Sometimes I have been known to “balance the books”, karmically, on an experience I have had against the photographs I made during the experience itself. I have been especially conscious of doing this when the experience was not an entirely positive one. In these cases I always hope the photographs will serve someday as a kind of redemption for me. I hope that the pictures rescued from negative experiences will later transcend themselves and deliver up some higher positive truth, a glimmer of closure, or a reason why it was all meant to be. In the past, photographs have in fact been the only positive thing I have been left with and having the photographs, possessing them, is somehow like my way of taking back control again, to make the final definitive sense of. This sounds like a lot to hope for from photographs, but if our lives are actually the stories we tell ourselves, then photographs can be an integral part of telling that story.
In the looking back at these pictures, these disturbances from the surface of the world, I am instantly informed of how sharp my photographic instinct really is. I mean the truth of it, for better or worse, there before me. What are the images that work, and why? What did I try to photograph, but failed to? What did I miss altogether and for what reason? What photographs did I wish I’d taken? Which photographs would be considered key images now that they can be viewed together? Looking at collected pictures can be a meditation on how I have perceived my life and how much I was paying attention while living it.
Looking at one's own photographs can indeed be full of personal revelation when viewed from a distance and in the safety of one's own home and assembling them is where I have found the parallel narrative of my life emerges out from. These pictures plot their own path and carry their own weight and insist on telling their own story, not truth and not fiction, but something which weaves between the two and is perhaps more akin to poetry.
Photographs are a conduit for my experiences and they put me in direct contact with the past, which is, for me, not about being able to remember, but rather to re-inhabit it from the present with all my original injuries and hindsight wisdom in tact. If photographs can be considered the fruits of these experiences, then the feedback they generate reminds me, ultimately, that no experience is wholly positive or negative.
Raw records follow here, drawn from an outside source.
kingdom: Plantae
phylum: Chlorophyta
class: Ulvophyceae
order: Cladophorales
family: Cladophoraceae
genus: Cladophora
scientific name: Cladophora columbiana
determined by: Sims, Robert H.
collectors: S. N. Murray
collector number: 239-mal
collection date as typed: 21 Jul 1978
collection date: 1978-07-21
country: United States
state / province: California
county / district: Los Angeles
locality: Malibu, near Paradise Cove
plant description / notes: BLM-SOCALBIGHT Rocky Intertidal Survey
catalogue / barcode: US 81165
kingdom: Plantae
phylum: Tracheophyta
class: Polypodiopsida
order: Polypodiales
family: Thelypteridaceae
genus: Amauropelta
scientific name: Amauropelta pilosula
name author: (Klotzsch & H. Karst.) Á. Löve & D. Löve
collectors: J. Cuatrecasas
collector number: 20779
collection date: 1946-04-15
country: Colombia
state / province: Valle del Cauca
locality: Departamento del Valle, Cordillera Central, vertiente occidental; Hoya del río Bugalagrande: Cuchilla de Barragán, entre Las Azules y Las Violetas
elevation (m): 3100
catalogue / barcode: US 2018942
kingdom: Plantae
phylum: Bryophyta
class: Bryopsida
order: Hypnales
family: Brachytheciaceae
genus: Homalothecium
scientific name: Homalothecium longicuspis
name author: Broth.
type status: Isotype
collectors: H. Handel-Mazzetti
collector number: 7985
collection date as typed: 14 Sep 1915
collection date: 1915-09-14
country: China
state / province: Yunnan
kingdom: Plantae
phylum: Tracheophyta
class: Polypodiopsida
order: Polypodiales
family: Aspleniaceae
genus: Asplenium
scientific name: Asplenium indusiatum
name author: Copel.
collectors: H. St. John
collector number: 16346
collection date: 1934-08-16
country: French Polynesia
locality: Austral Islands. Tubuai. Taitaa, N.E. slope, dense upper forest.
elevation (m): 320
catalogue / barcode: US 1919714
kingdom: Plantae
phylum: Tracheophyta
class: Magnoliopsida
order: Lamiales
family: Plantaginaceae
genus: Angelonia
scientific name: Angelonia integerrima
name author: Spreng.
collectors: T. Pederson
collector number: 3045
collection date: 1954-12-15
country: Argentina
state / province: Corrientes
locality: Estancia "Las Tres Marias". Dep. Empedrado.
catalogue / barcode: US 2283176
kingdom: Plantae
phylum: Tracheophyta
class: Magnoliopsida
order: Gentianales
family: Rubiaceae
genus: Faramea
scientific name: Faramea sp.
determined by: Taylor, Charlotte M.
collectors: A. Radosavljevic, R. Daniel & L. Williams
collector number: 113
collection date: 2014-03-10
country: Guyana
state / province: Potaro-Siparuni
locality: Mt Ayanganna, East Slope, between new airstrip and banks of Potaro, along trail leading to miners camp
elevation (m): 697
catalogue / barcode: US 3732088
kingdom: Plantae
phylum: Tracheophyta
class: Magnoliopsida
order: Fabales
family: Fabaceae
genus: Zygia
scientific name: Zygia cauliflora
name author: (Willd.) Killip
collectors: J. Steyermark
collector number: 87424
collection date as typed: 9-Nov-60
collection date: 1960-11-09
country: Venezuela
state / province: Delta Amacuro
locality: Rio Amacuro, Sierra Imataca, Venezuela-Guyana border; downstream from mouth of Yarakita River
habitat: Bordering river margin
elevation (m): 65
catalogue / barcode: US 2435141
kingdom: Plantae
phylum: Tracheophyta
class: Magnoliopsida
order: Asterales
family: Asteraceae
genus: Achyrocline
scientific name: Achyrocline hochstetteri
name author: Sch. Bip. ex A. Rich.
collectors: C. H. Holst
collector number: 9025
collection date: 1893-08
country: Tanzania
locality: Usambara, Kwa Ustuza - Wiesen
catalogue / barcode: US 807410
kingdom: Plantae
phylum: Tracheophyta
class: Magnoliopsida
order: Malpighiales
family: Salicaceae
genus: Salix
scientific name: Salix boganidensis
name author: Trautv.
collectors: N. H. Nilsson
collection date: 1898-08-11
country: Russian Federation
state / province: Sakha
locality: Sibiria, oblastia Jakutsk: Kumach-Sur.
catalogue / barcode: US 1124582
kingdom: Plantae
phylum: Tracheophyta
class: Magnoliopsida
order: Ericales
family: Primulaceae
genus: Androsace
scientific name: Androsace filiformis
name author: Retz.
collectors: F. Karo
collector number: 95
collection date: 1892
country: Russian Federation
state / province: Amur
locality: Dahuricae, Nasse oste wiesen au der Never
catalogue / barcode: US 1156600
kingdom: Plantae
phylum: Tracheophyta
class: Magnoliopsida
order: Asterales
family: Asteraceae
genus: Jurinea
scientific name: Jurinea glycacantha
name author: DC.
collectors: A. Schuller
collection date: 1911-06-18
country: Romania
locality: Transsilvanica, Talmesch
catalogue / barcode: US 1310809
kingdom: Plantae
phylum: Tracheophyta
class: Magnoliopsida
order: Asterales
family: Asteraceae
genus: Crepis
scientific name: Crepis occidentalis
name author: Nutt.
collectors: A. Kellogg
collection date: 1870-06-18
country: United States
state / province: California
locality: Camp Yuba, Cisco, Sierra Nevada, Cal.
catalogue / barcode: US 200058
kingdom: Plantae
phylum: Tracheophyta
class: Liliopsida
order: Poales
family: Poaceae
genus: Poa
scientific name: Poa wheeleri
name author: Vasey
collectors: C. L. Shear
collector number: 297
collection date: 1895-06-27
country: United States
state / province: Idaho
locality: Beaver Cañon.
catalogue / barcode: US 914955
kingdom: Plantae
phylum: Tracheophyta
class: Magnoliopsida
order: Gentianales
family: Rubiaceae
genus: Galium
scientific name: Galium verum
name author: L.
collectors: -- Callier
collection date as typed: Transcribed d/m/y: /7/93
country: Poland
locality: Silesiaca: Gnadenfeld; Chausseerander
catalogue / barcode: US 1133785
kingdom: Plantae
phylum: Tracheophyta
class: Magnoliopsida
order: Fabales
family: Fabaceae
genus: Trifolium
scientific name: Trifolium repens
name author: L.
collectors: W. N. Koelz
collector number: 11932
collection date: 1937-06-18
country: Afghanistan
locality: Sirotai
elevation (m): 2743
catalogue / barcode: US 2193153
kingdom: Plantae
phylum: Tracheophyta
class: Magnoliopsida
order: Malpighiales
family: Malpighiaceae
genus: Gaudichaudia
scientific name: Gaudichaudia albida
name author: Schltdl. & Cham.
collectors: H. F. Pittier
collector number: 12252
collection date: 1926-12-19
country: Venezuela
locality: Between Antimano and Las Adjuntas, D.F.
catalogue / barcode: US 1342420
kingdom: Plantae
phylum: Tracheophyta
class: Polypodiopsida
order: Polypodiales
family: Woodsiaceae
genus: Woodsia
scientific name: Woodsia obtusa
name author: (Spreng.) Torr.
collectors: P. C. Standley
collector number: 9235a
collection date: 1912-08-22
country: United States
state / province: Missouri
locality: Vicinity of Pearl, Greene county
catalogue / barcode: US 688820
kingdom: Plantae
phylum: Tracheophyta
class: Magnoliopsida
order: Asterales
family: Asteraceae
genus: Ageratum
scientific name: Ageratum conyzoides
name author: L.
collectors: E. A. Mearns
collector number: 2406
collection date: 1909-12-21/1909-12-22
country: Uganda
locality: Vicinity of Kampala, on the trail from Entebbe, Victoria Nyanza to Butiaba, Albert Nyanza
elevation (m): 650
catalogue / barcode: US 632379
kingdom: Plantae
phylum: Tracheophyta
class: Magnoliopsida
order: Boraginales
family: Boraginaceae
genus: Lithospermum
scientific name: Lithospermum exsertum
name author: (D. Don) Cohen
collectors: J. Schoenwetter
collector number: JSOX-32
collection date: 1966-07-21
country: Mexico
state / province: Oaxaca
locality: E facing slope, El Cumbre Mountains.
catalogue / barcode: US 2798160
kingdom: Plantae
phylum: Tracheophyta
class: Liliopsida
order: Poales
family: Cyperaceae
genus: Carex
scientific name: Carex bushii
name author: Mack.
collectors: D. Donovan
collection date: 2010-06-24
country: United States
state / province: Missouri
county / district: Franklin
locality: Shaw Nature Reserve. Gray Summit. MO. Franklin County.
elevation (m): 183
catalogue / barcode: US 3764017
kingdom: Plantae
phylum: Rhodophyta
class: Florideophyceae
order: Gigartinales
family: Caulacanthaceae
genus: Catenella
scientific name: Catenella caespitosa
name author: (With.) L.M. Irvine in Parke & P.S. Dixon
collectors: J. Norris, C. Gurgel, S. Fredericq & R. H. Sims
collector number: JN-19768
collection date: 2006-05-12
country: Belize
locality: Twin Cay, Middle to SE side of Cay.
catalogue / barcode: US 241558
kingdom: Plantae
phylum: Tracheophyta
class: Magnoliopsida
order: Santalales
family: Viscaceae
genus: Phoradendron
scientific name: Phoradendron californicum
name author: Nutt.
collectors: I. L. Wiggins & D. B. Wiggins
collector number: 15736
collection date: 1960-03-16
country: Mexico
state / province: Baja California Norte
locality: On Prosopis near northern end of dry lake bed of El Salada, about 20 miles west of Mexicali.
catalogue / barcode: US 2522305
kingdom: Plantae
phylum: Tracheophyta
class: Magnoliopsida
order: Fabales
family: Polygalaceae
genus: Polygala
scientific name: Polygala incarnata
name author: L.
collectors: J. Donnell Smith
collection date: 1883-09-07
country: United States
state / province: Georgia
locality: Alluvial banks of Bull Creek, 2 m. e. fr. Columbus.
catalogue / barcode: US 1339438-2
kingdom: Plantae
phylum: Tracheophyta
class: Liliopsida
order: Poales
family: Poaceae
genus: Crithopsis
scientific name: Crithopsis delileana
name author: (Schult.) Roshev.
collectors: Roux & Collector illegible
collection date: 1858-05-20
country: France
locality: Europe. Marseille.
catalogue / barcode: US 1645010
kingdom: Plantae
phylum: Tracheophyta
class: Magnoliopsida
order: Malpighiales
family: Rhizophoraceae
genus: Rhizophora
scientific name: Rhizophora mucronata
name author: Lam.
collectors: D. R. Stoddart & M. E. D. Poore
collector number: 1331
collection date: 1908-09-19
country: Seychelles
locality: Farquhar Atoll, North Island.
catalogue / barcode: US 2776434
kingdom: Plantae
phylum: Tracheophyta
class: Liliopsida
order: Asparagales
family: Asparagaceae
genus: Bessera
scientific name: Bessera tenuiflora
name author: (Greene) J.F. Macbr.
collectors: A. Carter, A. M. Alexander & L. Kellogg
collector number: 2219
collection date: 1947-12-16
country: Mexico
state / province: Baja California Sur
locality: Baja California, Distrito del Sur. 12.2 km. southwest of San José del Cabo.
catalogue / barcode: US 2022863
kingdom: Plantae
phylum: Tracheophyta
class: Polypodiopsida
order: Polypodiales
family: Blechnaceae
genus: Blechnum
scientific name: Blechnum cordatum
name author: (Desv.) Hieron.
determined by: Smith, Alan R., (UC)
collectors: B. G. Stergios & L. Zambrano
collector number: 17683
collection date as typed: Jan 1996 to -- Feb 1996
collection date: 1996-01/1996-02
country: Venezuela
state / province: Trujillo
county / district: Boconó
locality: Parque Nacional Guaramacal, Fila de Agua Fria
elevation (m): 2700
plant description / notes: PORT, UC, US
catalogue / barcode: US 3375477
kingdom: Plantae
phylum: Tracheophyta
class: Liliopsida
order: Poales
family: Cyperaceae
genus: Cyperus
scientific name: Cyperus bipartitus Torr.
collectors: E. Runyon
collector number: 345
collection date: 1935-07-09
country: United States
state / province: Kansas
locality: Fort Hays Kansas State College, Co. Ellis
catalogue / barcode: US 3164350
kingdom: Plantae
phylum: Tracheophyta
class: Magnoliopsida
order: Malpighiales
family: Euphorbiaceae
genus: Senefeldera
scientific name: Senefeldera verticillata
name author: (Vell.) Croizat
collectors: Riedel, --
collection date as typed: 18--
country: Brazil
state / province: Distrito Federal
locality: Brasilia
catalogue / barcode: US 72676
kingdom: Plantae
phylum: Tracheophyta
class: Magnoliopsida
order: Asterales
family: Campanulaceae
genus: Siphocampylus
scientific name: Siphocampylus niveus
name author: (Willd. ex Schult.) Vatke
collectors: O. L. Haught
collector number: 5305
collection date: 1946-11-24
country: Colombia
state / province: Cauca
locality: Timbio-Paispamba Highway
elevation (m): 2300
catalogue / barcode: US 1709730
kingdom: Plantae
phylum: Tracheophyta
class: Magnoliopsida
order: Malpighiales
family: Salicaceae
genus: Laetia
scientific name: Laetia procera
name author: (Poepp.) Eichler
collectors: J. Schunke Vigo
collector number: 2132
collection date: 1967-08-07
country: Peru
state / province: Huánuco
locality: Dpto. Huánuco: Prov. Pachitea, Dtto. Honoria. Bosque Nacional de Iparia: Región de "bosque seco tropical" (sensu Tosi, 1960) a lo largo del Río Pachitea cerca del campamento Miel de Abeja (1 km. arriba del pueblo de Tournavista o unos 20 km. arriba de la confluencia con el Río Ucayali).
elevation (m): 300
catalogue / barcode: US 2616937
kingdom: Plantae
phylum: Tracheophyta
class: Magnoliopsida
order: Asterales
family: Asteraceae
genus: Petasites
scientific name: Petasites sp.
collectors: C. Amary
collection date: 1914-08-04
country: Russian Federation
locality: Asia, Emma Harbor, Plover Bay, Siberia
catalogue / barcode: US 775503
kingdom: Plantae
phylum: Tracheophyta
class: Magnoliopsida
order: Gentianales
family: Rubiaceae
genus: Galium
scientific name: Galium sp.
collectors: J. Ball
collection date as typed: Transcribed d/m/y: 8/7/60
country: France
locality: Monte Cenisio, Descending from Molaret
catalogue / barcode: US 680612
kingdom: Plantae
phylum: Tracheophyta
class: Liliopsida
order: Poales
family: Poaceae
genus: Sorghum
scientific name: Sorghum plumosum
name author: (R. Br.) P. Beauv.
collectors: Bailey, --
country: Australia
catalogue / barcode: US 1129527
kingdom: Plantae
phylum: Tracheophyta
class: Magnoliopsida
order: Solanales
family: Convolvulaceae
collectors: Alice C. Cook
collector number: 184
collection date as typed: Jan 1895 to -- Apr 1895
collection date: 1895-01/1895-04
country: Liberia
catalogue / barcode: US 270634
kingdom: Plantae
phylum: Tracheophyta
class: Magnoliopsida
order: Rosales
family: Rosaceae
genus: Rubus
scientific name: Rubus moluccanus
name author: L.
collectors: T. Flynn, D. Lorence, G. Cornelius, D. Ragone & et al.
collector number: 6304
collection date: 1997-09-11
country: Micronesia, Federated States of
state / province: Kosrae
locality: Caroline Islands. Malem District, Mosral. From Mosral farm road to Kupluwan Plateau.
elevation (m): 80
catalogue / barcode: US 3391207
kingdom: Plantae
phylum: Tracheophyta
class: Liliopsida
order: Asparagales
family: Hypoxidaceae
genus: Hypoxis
In order to make this leap back through time it is often not the photograph's subject that I need to connect with, but to instead find a psychic entry point, either within an image or it may be the image itself. A seemingly benign picture can be a portal back into the world of that photograph and it is there that redemption can sometimes be found. They are a chance to reframe and resolve the past through a constellation of photographic anomalies, with the hope of finding meaning, clarity and then finally, healing.